Fiber is the part of a plant food that your body cannot digest or absorb. It can be found in all plant foods including fruits, vegetables, grains and legumes. Fiber is classified as either insoluble or soluble. Insoluble fiber, meaning it does not dissolve in water, helps move material through the digestive tract. Soluble fiber helps lower cholesterol and glucose levels.
High Fiber Diet
A high fiber diet is one that includes a variety of high fiber foods and contains an adequate amount of both soluble and insoluble fiber. The Harvard School of Public Health states that the average American only gets about 15g of fiber a day. The National Academy of Sciences' Institute of Medicine recommends men consume 38g and women consume 25g of fiber per day, if they are under the age of 50. If age 51 or older, men should get 30g and women 21g.
Health Benefits
Fiber can provide many health benefits. First, it helps regulate your digestive system and normalize your bowel movements. Fiber can also help lower blood cholesterol by lowering low-density lipoprotein, or "bad" cholesterol. According to MayoClinic.com, fiber has been proven to improve heart health by reducing blood pressure and inflammation. In addition, fiber can help you lower blood sugar levels, lose weight, prevent hemorrhoids and may even reduce your risk of colorectal cancer.
Fiber Sources
Fiber is found in all plant foods. Therefore, make sure to include plenty of fruits, vegetables and whole grains in your diet. Sources of soluble fiber include oatmeal, legumes, nuts, seeds, beans, dried peas, apples, pears, strawberries and blueberries.
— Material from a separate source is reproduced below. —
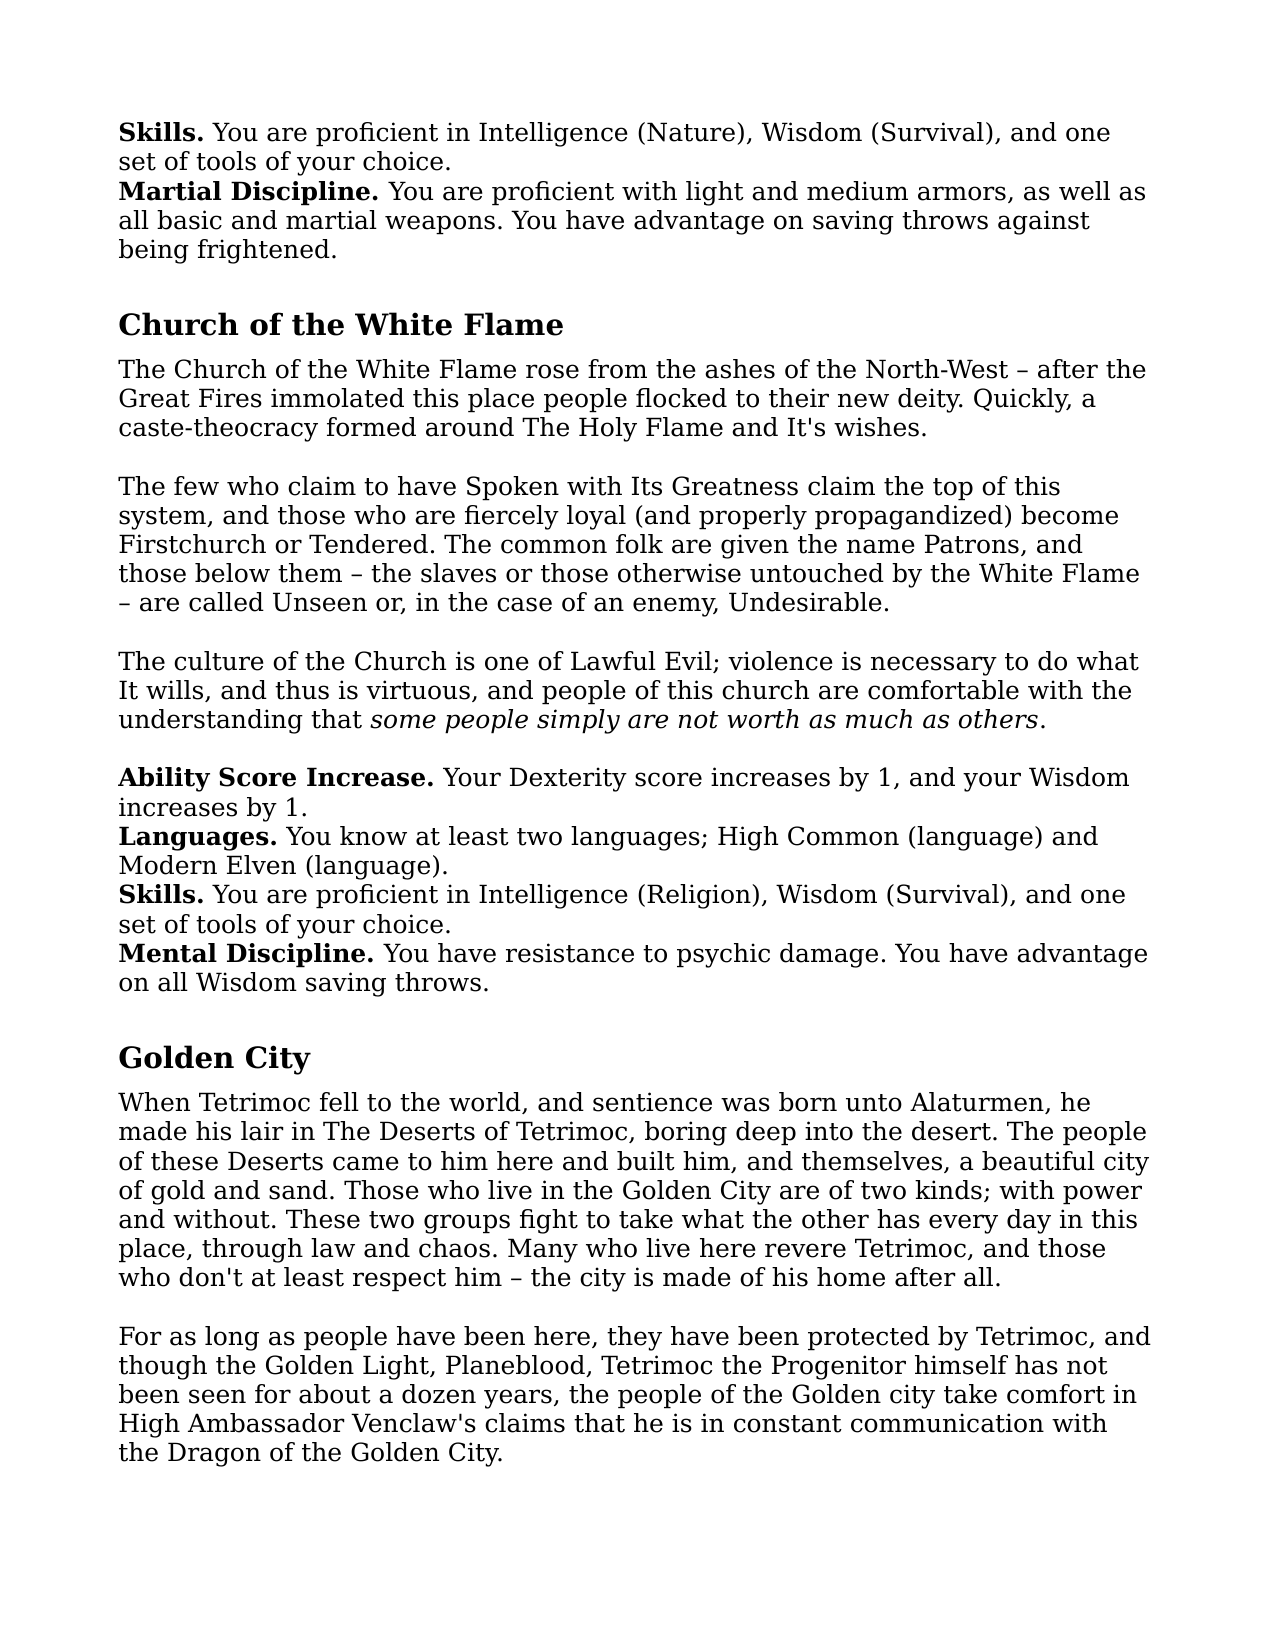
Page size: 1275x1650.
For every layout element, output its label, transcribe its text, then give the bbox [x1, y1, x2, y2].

text Martial Discipline. You are proficient with light and medium armors, as well as all basic and martial weapons. You have advantage on saving throws against being frightened. [118, 177, 1157, 264]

Insoluble fiber can be found in whole wheat bread, barley, brown rice, whole grain cereals, carrots, tomatoes, celery, zucchini and cucumbers. Refined and processed food, like canned fruits and vegetables and white bread, have less fiber because the refining process removes part of the grain, lowering its fiber level.
Considerations
Including more fiber in your diet can be done by making simple modifications. Replace products made with white flour to whole grain products. Eat raw fruits and vegetables as snacks instead of junk food like chips and cookies. Include beans, legumes and other high fiber foods in soups, salads and other meals. Try to get fiber through you diet and not through supplements. Supplements do not contain the vitamins, minerals and beneficial nutrients that high fiber foods do.